* [WHAT IS REQUIRED] Copy verbatim the block of lines in the entries below whose first line contains "M628,4H670L655,24Z" and whose last line contains "M212,87L312,144". Leave out all other lines.

* [INPUT RECORDS]
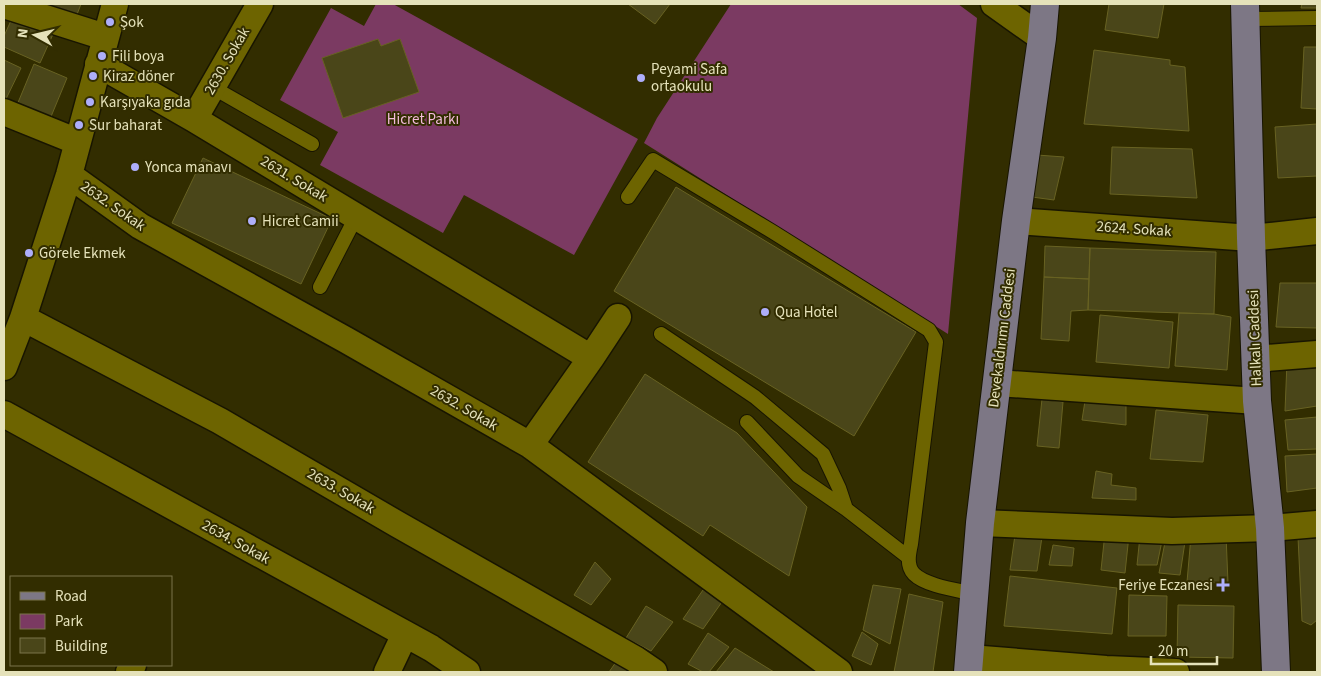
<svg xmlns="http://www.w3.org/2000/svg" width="1321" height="676" viewBox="0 0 1321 676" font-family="'Source Sans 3',sans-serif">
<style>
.green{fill:#7b3a62}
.building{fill:#4a4619;stroke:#686222}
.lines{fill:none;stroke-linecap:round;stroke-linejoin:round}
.lane-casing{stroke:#181500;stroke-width:16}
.street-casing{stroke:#181500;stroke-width:29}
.primary-casing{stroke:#181500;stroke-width:30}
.lane{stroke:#6d6400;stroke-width:14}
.street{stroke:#6d6400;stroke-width:26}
.primary{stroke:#7d7785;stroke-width:28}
.poi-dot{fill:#aeaefa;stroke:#322d00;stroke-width:2}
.labels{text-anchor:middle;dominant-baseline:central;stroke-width:4;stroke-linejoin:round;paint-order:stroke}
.poi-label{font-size:15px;fill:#e5e2ba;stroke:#322d00;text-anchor:start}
.street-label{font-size:15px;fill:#e5e2ba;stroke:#322d00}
.park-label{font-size:15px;fill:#f3bbdb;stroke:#322d00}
</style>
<rect width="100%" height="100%" fill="#322d00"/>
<path class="green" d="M376,4H393L638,139L574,255L464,195L443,233L320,165L338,132L280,100L331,8L364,26Z
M731,4H958L977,18L948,334L644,143L657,118Z"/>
<path class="building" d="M42,4H81L76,17Z
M628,4H670L655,24Z
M1109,4H1164L1158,38L1105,30Z
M1302,4H1317V8H1301Z
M14,14L54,32L40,63L4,47V36Z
M378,39L381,46L400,39L419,92L343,118L322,58Z
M1304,47H1317V109L1301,108Z
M1094,50L1170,60V65L1185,67L1189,131L1084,124Z
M4,60L21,68L5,101L4,100Z
M34,64L67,78L50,119L17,105Z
M1317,124V176L1278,178L1275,127Z
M1112,147L1192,149L1197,198L1110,194Z
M1037,155L1064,157L1054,200L1032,197Z
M203,158L332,219L301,284L172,223Z
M676,187L916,332L854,436L614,291Z
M1045,246L1090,248L1089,279L1044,277Z
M1090,248L1216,252L1214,314L1088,310Z
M1044,277L1089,279L1088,310L1071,311L1069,341L1041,339Z
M1280,283H1317V328L1276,327Z
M1179,313L1214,314L1231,317L1227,370L1175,366Z
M1100,315L1173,322L1169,368L1096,362Z
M1317,360V406L1285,411L1287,362Z
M645,374L737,433L807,507L789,576L710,525L703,536L588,462Z
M1042,399L1063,402L1059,448L1037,446Z
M1085,401L1126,405V425L1082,420Z
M1156,410L1208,415L1203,462L1150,459Z
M1317,417V449L1288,450L1285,420Z
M1317,454V488L1287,492L1285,456Z
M1096,471L1112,474L1111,485L1136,488V500L1092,498Z
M1016,528L1043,530L1037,571L1010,570Z
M1105,533L1129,535L1125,573L1101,570Z
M1186,535L1180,575L1159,573L1166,537Z
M1226,535L1228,583L1187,582L1191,536Z
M1140,536H1163L1157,565H1137Z
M1298,537H1317V620L1311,625L1302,621Z
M1053,545L1074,548L1072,566L1049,565Z
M595,562L611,579L591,605L574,595Z
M1010,576L1117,588L1112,634L1004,626Z
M873,585L901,589L890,644L863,630Z
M703,590L724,599L703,629L683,619Z
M909,594L943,602L933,672H894Z
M1129,595L1167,596L1166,636H1128Z
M1178,605L1234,606L1233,658L1177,657Z
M646,606L673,622L651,651L626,638Z
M862,632L878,644L871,665L852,656Z
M708,633L729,647L709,672H703L688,664Z
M735,648L774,672H716Z
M616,662L633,672H609Z"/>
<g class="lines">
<defs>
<path id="lane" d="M1246,19L1317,18
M212,87L312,144
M628,197L653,160L773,232L929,330L936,342L911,544C909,553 906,566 914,574C926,586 958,590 975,594
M320,287L356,217
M661,334L755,397L823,454L839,488L846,509L908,557
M747,422L798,476L846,509"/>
<path id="street" d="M994,4L1042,38
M4,5L105,37
M98,64L194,119L591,358
M4,112L78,142
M194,119L260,4
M69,175L140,226L346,340L530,445L839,672
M1016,221L1251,238L1317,231
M23,318L220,421L397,524L635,659L654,672
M1255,359L1317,354
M4,367L23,318L69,175L115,4
M997,383L1257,401
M4,414L431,648L467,672
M530,445L591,358L618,317
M980,523L1172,531L1270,528L1317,524
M970,658L1106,669L1176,672
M129,672L133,665
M387,672L405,634"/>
<path id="primary" d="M1245,4L1251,238L1257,401L1270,528L1276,672
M968,672L980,523L1016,221L1042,38L1045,4"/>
</defs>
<use href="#lane" class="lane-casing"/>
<use href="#street" class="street-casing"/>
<use href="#primary" class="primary-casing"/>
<use href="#lane" class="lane"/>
<use href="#street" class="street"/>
<use href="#primary" class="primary"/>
</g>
<g class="poi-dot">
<circle cx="110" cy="22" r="5"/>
<circle cx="102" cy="56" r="5"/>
<circle cx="93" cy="76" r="5"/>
<circle cx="641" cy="78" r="5"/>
<circle cx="90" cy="102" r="5"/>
<circle cx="79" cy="125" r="5"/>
<circle cx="135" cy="167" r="5"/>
<circle cx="252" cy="221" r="5"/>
<circle cx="29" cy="253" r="5"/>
<circle cx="765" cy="312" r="5"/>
<path d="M1220.5 577.5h5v5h5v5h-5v5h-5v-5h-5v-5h5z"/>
</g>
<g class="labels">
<g class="poi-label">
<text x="120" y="22">Şok</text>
<text x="112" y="56">Fili boya</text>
<text x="651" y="69">Peyami Safa<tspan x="651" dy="17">ortaokulu</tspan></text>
<text x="103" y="76">Kiraz döner</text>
<text x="100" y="102">Karşıyaka gıda</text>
<text x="89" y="125">Sur baharat</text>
<text x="145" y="167">Yonca manavı</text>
<text x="262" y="221">Hicret Camii</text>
<text x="39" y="253">Görele Ekmek</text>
<text x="775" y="312">Qua Hotel</text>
<text x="1213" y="585" text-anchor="end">Feriye Eczanesi</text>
</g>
<g class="street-label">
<text transform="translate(227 61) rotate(-60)">2630. Sokak</text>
<text transform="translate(294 179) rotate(31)">2631. Sokak</text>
<text transform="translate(113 206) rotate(35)">2632. Sokak</text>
<text transform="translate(1134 229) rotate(4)">2624. Sokak</text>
<text transform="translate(1002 338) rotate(-83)">Devekaldırımı Caddesi</text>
<text transform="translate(1255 338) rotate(-92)">Halkalı Caddesi</text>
<text transform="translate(464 408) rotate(30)">2632. Sokak</text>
<text transform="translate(341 491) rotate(30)">2633. Sokak</text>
<text transform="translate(236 542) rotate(29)">2634. Sokak</text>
</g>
<g class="park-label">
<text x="423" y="119">Hicret Parkı</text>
</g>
</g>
<rect width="1321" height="676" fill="none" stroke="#e5e2ba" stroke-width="10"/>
<rect x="10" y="576" width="162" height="90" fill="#322d00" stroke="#7a754a"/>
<rect x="20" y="592" width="25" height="8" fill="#7d7785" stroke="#7a754a"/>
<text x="55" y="601" font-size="15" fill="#e5e2ba">Road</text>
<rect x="20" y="614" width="25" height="15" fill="#7b3a62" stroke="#7a754a"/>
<text x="55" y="626" font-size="15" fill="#e5e2ba">Park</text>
<rect x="20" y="638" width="25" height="15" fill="#4a4619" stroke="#7a754a"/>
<text x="55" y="651" font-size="15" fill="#e5e2ba">Building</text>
<g transform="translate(35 35) rotate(278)" stroke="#322d00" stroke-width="4" paint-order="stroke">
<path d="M0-4L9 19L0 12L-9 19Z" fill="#e5e2ba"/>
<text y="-8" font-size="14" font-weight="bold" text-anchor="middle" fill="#e5e2ba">N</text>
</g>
<path d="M1151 656v8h66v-8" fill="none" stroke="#e5e2ba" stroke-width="2.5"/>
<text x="1158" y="656" font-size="15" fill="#e5e2ba" stroke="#322d00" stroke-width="4" paint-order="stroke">20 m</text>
</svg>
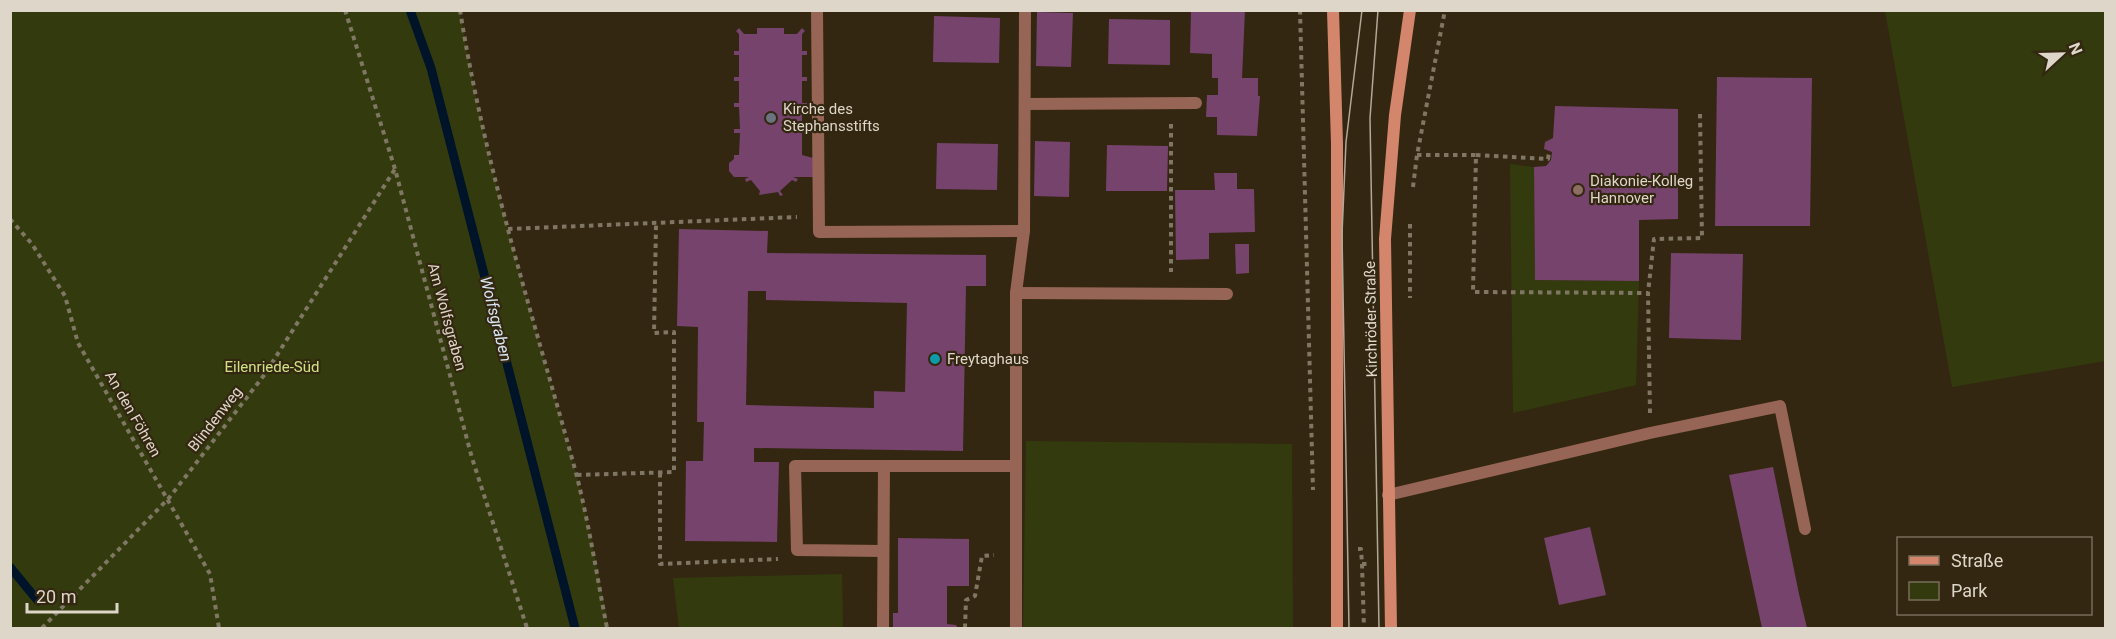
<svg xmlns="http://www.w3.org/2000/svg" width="2116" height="639" viewBox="0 0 2116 639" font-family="Roboto,sans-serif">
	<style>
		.green { fill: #333b0e }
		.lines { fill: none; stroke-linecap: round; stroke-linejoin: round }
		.stream { stroke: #001429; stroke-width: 9 }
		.building { fill: #76436c; fill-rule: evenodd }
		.path { stroke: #807664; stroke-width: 4; stroke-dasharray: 4.5 4.5; stroke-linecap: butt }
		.service { stroke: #966555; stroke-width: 12 }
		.minor { stroke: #966555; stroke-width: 12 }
		.secondary { stroke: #d4866d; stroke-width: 12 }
		.tram { stroke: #b1a898; stroke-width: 1.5 }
		.worship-dot { fill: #6b7280; stroke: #332711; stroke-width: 2 }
		.education-dot { fill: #8d6e63; stroke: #332711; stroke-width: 2 }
		.culture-dot { fill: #0f9aa8; stroke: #332711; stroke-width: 2 }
		.labels { text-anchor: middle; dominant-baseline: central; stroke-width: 4.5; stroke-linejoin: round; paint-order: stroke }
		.poi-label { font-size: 15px; fill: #ded6c8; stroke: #332711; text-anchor: start }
		.street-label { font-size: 15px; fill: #ded6c8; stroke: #332711 }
		.park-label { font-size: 15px; fill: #cee284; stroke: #332711 }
		.water-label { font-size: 16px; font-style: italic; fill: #d7e6f3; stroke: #332711 }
	</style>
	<rect width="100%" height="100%" fill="#332711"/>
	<g class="green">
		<path d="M10,11H460C485,168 534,319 576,473C590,524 598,577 609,628H11Z"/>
		<path d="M1885,11H2105V361L1952,387Z"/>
		<path d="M1510,164L1534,167L1535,280L1639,281L1636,385L1513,413Z"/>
		<path d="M1026,441L1292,444L1293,628H1023Z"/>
		<path d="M842,574L843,628H679L673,578Z"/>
	</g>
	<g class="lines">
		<g class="stream">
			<path d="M410,10L431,68L575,628"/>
			<path d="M10,567L38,601"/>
		</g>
	</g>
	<g class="building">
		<path d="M1191,10H1245L1242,78H1258V96H1260L1257,136L1217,135V117H1206L1207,95H1218V78H1212V54L1190,53Z"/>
		<path d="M1037,12L1073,13L1071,67L1036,66Z"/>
		<path d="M934,16L1000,18L999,63L933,62Z"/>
		<path d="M1109,19L1170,20V65L1108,64Z"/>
		<path d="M739,28L744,34H757V28H784V34H797L802,28L805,31L802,34V51H807V55H802V77H807V81H802V103H807V107H802V129H807V133H802V155L813,158V177H793L798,179L796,182L792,180L780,191L783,195L780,196L778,192L759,195L760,191L751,180L746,182L745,179L749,177H734L729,171V163L734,159V155H739L740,133H734V129H740L739,107H734V103H739V81H734V77H739V55H734V51H739V34L736,31Z"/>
		<path d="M1717,77L1812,78L1810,226H1715Z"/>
		<path d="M1555,106L1678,109V219L1639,220V281L1535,280L1534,167L1546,166L1551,160L1552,152L1544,149L1545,142L1553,138Z"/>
		<path d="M1035,141L1070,142L1069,197L1034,196Z"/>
		<path d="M937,143L998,144L997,190L936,189Z"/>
		<path d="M1107,145L1168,146L1167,191H1106Z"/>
		<path d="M1214,173H1237V189H1254L1255,232L1209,233V259L1176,260L1175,190H1215Z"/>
		<path d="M679,229L768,231L767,253L986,255V286H966L963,451L754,448V462H779L777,542L685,541L686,461H703L704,422H697L698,327L677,326ZM748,291H766V300L907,303L905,392L874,391V408L746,405Z"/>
		<path d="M1235,244H1249V273L1236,274Z"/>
		<path d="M1671,253L1743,254L1741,340L1669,338Z"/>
		<path d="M1773,467L1799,594L1807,628H1762L1729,475Z"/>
		<path d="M1590,527L1606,595L1559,605L1544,538Z"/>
		<path d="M898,538L969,539V586H947V624L956,625L958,628H893V613H898Z"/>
	</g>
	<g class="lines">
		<g class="path">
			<path d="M345,10L395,169L472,458L527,628"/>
			<path d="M460,10C485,168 534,319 576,473C589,523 597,577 607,628"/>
			<path d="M1300,10L1313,490"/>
			<path d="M1171,124V272"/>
			<path d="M1417,155H1476L1473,292L1648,293"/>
			<path d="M1476,155L1548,159L1549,152"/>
			<path d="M1413,187L1417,155L1445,10"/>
			<path d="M10,219L32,244L65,296L78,343L210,574L219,628"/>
			<path d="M1410,224V298"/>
			<path d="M508,229L797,217"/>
			<path d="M1650,413L1648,293L1654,239L1702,238L1700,114"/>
			<path d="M660,473V564L778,559"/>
			<path d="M577,475L674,472V332L654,333L656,225"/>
			<path d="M1358,549H1361L1362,564H1369"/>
			<path d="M1362,564L1364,628"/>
			<path d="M42,628L169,498L265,374L395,169"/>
			<path d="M965,628L966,600L975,596L982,556L994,555"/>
		</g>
		<g class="service">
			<path d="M817,10L819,232L1024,231"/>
			<path d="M1025,104L1196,103"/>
			<path d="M1016,293L1227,294"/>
			<path d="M1388,495L1650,433L1780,406L1805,529"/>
		</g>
		<g class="minor">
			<path d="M883,551L797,550L795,466H884"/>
			<path d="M883,628L884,466H1016"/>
			<path d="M1016,628V293L1024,231L1025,10"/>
		</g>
		<g class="secondary">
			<path d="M1333,10L1337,144V628"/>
			<path d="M1391,628L1385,239L1395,115L1410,10"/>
		</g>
		<g class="tram">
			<path d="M1378,10L1370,118L1379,628"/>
			<path d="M1349,628L1342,234L1346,142L1362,10"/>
		</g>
	</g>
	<circle class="worship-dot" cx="771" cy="118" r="6"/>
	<circle class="education-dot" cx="1578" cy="190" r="6"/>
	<circle class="culture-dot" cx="935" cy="359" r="6"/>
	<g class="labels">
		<g class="poi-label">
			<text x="783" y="109">Kirche des<tspan x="783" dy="17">Stephansstifts</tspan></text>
			<text x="1590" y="181">Diakonie-Kolleg<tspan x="1590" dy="17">Hannover</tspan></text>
			<text x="947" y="359">Freytaghaus</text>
		</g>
		<g class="street-label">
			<text transform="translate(447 317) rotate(75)">Am Wolfsgraben</text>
			<text transform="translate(1371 319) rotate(-91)">Kirchröder Straße</text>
			<text transform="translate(133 414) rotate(60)">An den Föhren</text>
			<text transform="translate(215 419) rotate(-52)">Blindenweg</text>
		</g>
		<g class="park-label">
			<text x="272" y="367">Eilenriede-Süd</text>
		</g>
		<g class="water-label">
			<text transform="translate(496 319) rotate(76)">Wolfsgraben</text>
		</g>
	</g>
	<rect width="2116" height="639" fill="none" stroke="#ded6c8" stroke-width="24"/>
	<rect x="1897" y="537" width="195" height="78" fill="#332711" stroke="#776d5a" stroke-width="1.5"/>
	<rect x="1909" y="556" width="30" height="9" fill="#d4866d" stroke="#776d5a" stroke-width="1.5"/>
	<text x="1951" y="567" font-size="18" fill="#ded6c8">Straße</text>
	<rect x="1909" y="582" width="30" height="18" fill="#333b0e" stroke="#776d5a" stroke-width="1.5"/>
	<text x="1951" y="597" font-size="18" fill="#ded6c8">Park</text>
	<g transform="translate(2062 54) rotate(68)" stroke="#332711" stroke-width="4.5" paint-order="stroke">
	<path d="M0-4.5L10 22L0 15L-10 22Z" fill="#ded6c8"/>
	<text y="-9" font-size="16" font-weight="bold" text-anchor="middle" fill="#ded6c8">N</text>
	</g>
	<path d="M27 603v9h90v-9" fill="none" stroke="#ded6c8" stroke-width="3"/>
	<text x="36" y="603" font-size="18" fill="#ded6c8" stroke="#332711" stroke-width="4.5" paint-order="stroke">20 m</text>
</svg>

* [TASK RESPONSE]
M628,4H670L655,24Z
M1109,4H1164L1158,38L1105,30Z
M1302,4H1317V8H1301Z
M14,14L54,32L40,63L4,47V36Z
M378,39L381,46L400,39L419,92L343,118L322,58Z
M1304,47H1317V109L1301,108Z
M1094,50L1170,60V65L1185,67L1189,131L1084,124Z
M4,60L21,68L5,101L4,100Z
M34,64L67,78L50,119L17,105Z
M1317,124V176L1278,178L1275,127Z
M1112,147L1192,149L1197,198L1110,194Z
M1037,155L1064,157L1054,200L1032,197Z
M203,158L332,219L301,284L172,223Z
M676,187L916,332L854,436L614,291Z
M1045,246L1090,248L1089,279L1044,277Z
M1090,248L1216,252L1214,314L1088,310Z
M1044,277L1089,279L1088,310L1071,311L1069,341L1041,339Z
M1280,283H1317V328L1276,327Z
M1179,313L1214,314L1231,317L1227,370L1175,366Z
M1100,315L1173,322L1169,368L1096,362Z
M1317,360V406L1285,411L1287,362Z
M645,374L737,433L807,507L789,576L710,525L703,536L588,462Z
M1042,399L1063,402L1059,448L1037,446Z
M1085,401L1126,405V425L1082,420Z
M1156,410L1208,415L1203,462L1150,459Z
M1317,417V449L1288,450L1285,420Z
M1317,454V488L1287,492L1285,456Z
M1096,471L1112,474L1111,485L1136,488V500L1092,498Z
M1016,528L1043,530L1037,571L1010,570Z
M1105,533L1129,535L1125,573L1101,570Z
M1186,535L1180,575L1159,573L1166,537Z
M1226,535L1228,583L1187,582L1191,536Z
M1140,536H1163L1157,565H1137Z
M1298,537H1317V620L1311,625L1302,621Z
M1053,545L1074,548L1072,566L1049,565Z
M595,562L611,579L591,605L574,595Z
M1010,576L1117,588L1112,634L1004,626Z
M873,585L901,589L890,644L863,630Z
M703,590L724,599L703,629L683,619Z
M909,594L943,602L933,672H894Z
M1129,595L1167,596L1166,636H1128Z
M1178,605L1234,606L1233,658L1177,657Z
M646,606L673,622L651,651L626,638Z
M862,632L878,644L871,665L852,656Z
M708,633L729,647L709,672H703L688,664Z
M735,648L774,672H716Z
M616,662L633,672H609Z"/>
<g class="lines">
<defs>
<path id="lane" d="M1246,19L1317,18
M212,87L312,144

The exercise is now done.